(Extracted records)
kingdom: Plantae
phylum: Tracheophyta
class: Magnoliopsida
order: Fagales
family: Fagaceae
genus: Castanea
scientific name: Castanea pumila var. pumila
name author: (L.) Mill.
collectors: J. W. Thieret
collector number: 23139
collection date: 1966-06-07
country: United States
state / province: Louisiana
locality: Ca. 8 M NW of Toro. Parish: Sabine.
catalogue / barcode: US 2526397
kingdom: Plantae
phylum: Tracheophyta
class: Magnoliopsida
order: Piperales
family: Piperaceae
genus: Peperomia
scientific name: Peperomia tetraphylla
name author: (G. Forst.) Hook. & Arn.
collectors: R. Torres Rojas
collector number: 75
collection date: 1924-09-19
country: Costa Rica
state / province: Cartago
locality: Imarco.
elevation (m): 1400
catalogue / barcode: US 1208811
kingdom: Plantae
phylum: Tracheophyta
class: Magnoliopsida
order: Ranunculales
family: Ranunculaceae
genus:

__Task statement__
Reproduce all of the rows above verbatim, from the first line through the last.

__Exercise result__
kingdom: Plantae
phylum: Tracheophyta
class: Magnoliopsida
order: Fagales
family: Fagaceae
genus: Castanea
scientific name: Castanea pumila var. pumila
name author: (L.) Mill.
collectors: J. W. Thieret
collector number: 23139
collection date: 1966-06-07
country: United States
state / province: Louisiana
locality: Ca. 8 M NW of Toro. Parish: Sabine.
catalogue / barcode: US 2526397
kingdom: Plantae
phylum: Tracheophyta
class: Magnoliopsida
order: Piperales
family: Piperaceae
genus: Peperomia
scientific name: Peperomia tetraphylla
name author: (G. Forst.) Hook. & Arn.
collectors: R. Torres Rojas
collector number: 75
collection date: 1924-09-19
country: Costa Rica
state / province: Cartago
locality: Imarco.
elevation (m): 1400
catalogue / barcode: US 1208811
kingdom: Plantae
phylum: Tracheophyta
class: Magnoliopsida
order: Ranunculales
family: Ranunculaceae
genus:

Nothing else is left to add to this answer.